BOSTON (CBS) – South Shore Hospital has been hit with a $750,000 fine for allegations regarding a data breach that affected more than 800,000 people.
Back-up tapes containing individuals’ names, social security numbers, financial account numbers, and medical diagnoses were supposed to be erased at a facility in Texas, but two boxes full of those tapes were lost in the mail.
There have been no reports of the unauthorized use of the information.
The facility was never informed about what information was stored on the tapes and the hospital made no effort to make sure adequate safeguards were in place to protect the information, according to the Attorney General’s office.
“Hospitals and other entities that handle personal and protected health information have an obligation to properly protect this sensitive data, whether it is in paper or electronic form,” Attorney General Martha Coakley said in a statement.

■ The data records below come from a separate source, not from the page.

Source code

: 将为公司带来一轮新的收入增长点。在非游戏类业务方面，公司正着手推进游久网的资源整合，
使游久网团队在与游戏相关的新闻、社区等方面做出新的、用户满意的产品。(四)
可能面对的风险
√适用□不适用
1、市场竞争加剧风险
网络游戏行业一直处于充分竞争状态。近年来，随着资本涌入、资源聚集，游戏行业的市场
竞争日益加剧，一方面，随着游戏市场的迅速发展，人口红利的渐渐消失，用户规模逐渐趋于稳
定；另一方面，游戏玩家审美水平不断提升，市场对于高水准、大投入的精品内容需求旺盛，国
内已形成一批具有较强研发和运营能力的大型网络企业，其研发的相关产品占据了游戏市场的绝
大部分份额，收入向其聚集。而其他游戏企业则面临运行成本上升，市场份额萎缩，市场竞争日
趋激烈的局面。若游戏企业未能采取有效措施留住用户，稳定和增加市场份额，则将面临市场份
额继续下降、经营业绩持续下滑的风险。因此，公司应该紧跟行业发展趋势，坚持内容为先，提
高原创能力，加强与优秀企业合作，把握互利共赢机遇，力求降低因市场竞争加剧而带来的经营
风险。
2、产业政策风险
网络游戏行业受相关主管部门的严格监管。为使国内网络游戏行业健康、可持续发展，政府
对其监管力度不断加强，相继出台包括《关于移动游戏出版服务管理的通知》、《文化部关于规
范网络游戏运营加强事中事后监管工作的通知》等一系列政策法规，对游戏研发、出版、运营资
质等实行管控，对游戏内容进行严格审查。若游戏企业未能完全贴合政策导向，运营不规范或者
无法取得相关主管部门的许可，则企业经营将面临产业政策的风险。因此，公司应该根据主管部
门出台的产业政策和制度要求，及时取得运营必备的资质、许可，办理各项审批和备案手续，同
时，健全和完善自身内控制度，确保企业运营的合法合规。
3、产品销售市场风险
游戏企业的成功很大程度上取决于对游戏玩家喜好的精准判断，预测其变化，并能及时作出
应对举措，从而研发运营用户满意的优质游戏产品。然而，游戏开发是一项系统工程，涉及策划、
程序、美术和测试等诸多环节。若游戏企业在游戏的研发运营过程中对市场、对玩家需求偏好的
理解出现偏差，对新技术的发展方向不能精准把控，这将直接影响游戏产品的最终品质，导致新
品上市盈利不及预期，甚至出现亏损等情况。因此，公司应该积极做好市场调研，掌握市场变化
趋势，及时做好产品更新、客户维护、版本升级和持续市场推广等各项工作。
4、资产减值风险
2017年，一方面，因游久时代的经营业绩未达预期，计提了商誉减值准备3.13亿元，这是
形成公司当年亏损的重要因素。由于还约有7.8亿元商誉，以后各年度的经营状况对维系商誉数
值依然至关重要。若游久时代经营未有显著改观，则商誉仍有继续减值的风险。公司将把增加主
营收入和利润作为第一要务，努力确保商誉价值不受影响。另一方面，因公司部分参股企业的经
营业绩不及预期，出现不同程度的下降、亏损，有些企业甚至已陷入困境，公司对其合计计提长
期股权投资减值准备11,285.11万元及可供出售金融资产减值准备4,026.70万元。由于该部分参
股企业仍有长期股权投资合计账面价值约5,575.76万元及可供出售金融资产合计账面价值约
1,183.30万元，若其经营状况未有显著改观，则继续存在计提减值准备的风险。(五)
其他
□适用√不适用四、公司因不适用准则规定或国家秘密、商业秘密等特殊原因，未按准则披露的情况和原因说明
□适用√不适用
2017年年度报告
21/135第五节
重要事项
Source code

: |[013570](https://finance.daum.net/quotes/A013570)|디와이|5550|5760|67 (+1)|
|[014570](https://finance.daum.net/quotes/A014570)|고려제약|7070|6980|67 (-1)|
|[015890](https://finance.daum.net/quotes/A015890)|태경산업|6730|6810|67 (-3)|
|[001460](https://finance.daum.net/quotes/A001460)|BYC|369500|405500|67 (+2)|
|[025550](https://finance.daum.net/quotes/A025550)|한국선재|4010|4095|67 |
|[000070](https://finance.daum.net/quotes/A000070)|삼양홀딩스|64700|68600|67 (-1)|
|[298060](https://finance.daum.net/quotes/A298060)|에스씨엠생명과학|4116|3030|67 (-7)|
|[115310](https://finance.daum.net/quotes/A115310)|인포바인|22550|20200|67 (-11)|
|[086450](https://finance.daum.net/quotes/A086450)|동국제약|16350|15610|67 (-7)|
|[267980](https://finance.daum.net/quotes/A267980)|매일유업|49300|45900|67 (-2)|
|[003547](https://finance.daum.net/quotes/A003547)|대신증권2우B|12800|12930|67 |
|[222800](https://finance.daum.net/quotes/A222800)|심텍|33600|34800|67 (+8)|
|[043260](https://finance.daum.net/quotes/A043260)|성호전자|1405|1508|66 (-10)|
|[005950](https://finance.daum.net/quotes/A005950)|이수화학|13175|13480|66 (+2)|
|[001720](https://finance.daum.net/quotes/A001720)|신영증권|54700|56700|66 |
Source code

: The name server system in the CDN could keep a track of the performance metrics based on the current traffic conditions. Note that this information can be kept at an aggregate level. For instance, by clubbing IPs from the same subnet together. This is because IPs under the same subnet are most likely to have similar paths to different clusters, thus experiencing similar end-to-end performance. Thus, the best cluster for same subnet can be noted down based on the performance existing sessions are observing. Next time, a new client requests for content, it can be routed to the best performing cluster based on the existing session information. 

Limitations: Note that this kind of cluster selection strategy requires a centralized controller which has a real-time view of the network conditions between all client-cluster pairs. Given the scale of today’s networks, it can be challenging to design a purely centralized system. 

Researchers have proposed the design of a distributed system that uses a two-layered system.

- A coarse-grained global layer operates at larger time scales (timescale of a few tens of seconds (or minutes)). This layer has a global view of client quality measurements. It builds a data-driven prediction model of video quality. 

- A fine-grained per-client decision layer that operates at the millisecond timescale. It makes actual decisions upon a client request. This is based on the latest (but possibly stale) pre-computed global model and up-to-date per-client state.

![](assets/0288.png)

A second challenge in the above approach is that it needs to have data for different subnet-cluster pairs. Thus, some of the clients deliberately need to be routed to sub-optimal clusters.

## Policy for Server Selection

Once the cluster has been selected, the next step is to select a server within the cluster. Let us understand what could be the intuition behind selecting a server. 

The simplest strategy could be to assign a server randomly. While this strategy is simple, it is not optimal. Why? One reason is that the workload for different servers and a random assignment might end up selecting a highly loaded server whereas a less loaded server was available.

The lawsuit is based on both federal and state law violations regarding safeguards, policies, and procedures to protect consumers’ information.
South Shore Hospital has agreed to undergo a review and audit of security measures along with the fine.
“The state’s review has been comprehensive and thorough,” Richard H. Aubut, South Shore Hospital president and chief executive officer said in a statement. “We appreciate that the Attorney General has recognized the steps we’ve taken to enhance our data-security systems and hope to be able to serve as a source of information about best practices for other health care providers.”